Joint Embeddings Go Temporal
Sofiane Ennadir, Siavash Golkar, Leopoldo Sarra
TL;DR
This work addresses noise and confounding factors in time-series self-supervised learning by introducing TS-JEPA, a latent-space predictive architecture based on JEPA. TS-JEPA uses a Tokenizer, an Encoder, a Predictor, and an EMA-Encoder to predict masked latent representations, optimized via a latent-space loss $${\mathcal{L}} = \frac{1}{|\mathcal{M}|} \sum_{i \in \mathcal{M}} || z'_i - t_i ||_1$$ with $z'_{\mathcal{M}} = P_{\beta}(E_{\theta}(\mathcal{P}_{\mathcal{N}}))_{\mathcal{M}}$. Empirically, TS-JEPA achieves strong classification performance, matches or surpasses MAE, and maintains competitive forecasting while offering improved stability and sample efficiency, highlighting its potential as a robust foundation model for time-series data.
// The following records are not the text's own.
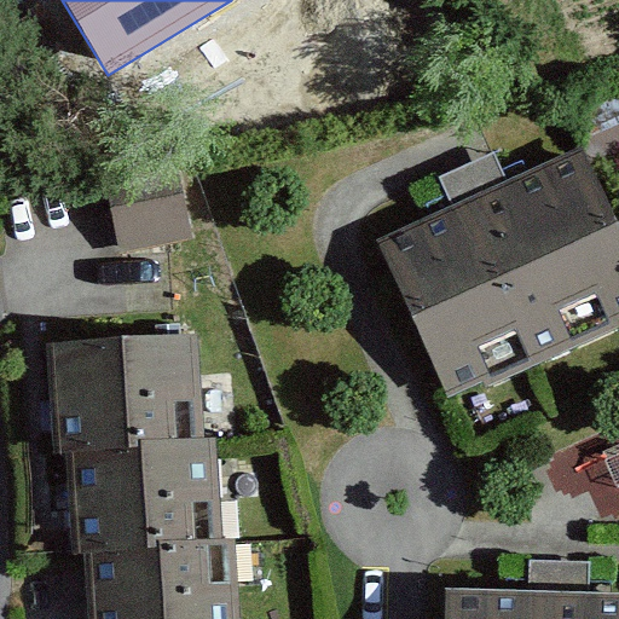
[(452,204),(376,238),(446,394),(447,398),(486,381),(489,388),(533,368),(618,329),(618,226),(583,146),(578,149),(530,171),(507,180),(452,204)]
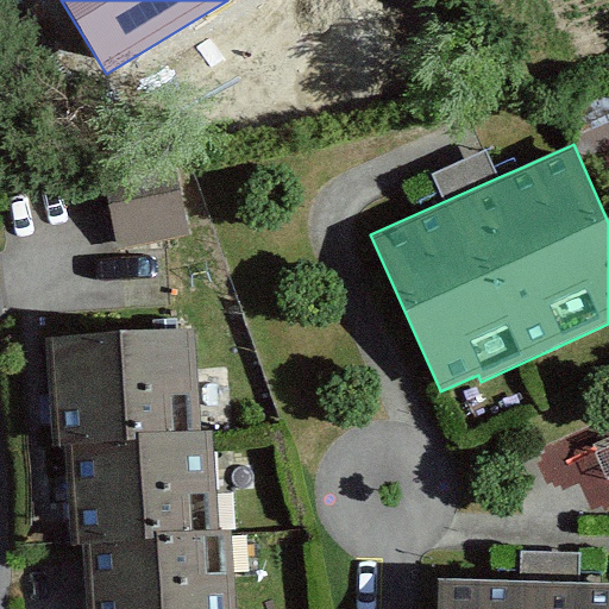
[(487,151),(432,175),(445,201),(498,177),(494,165),(487,151)]
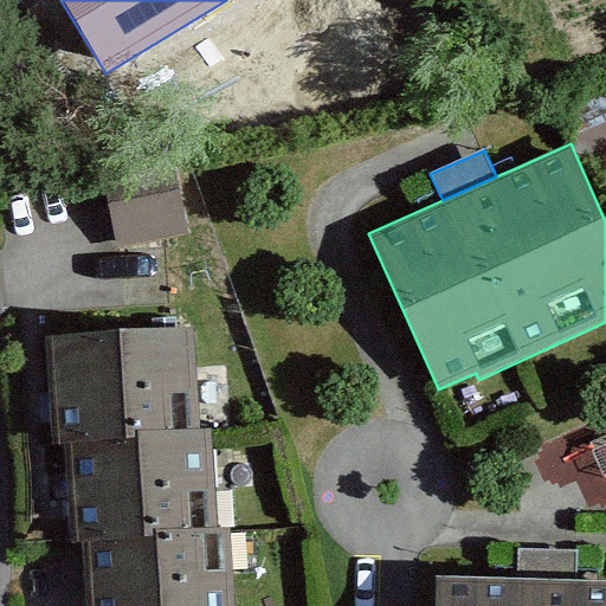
[(103,179),(116,250),(163,242),(188,237),(175,166),(103,179)]
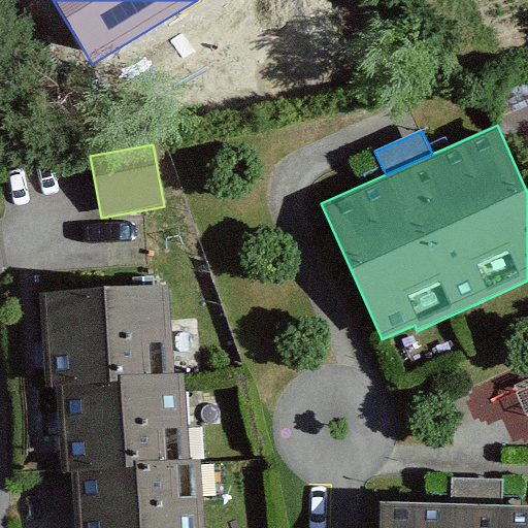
[(77,295),(40,298),(48,389),(56,388),(175,378),(168,288),(77,295)]
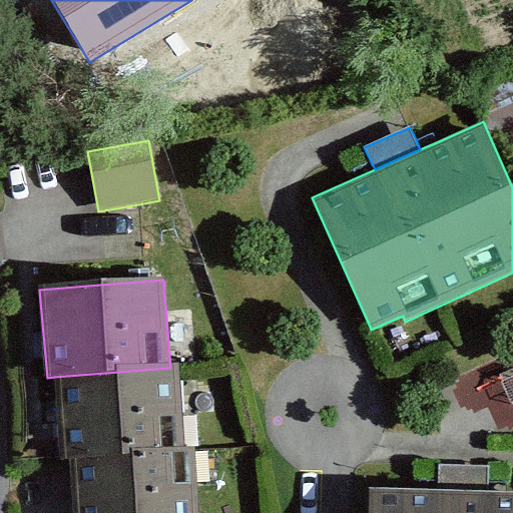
[(170,368),(54,377),(61,462),(69,461),(186,451),(180,373),(179,367),(170,368)]
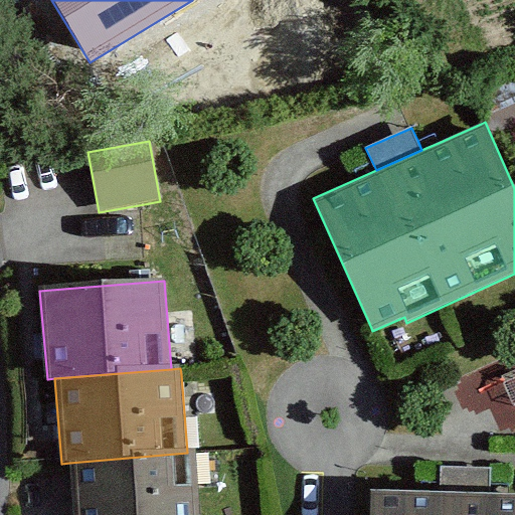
[(69,463),(73,514),(201,514),(196,453),(187,453),(69,463)]
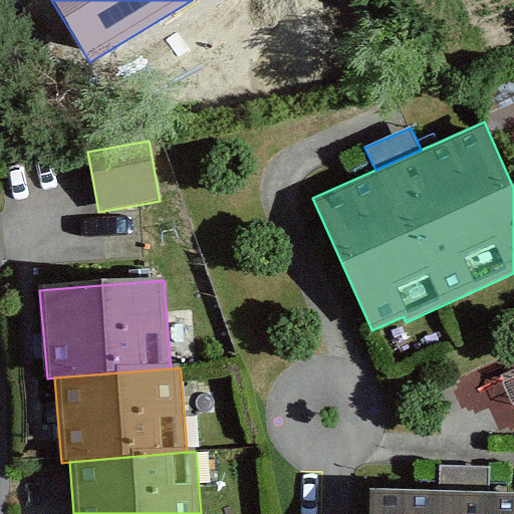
[(490,467),(440,466),(440,491),(490,492),(490,467)]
The results suggest that latent-space JEPA can provide balanced, transferable representations across classification and forecasting tasks, motivating future scaling and deployment of time-series foundation models.
Abstract
Self-supervised learning has seen great success recently in unsupervised representation learning, enabling breakthroughs in natural language and image processing. However, these methods often rely on autoregressive and masked modeling, which aim to reproduce masked information in the input, which can be vulnerable to the presence of noise or confounding variables. To address this problem, Joint-Embedding Predictive Architectures (JEPA) has been introduced with the aim to perform self-supervised learning in the latent space. To leverage these advancements in the domain of time series, we introduce Time Series JEPA (TS-JEPA), an architecture specifically adapted for time series representation learning. We validate TS-JEPA on both classification and forecasting, showing that it can match or surpass current state-of-the-art baselines on different standard datasets. Notably, our approach demonstrates a strong performance balance across diverse tasks, indicating its potential as a robust foundation for learning general representations. Thus, this work lays the groundwork for developing future time series foundation models based on Joint Embedding.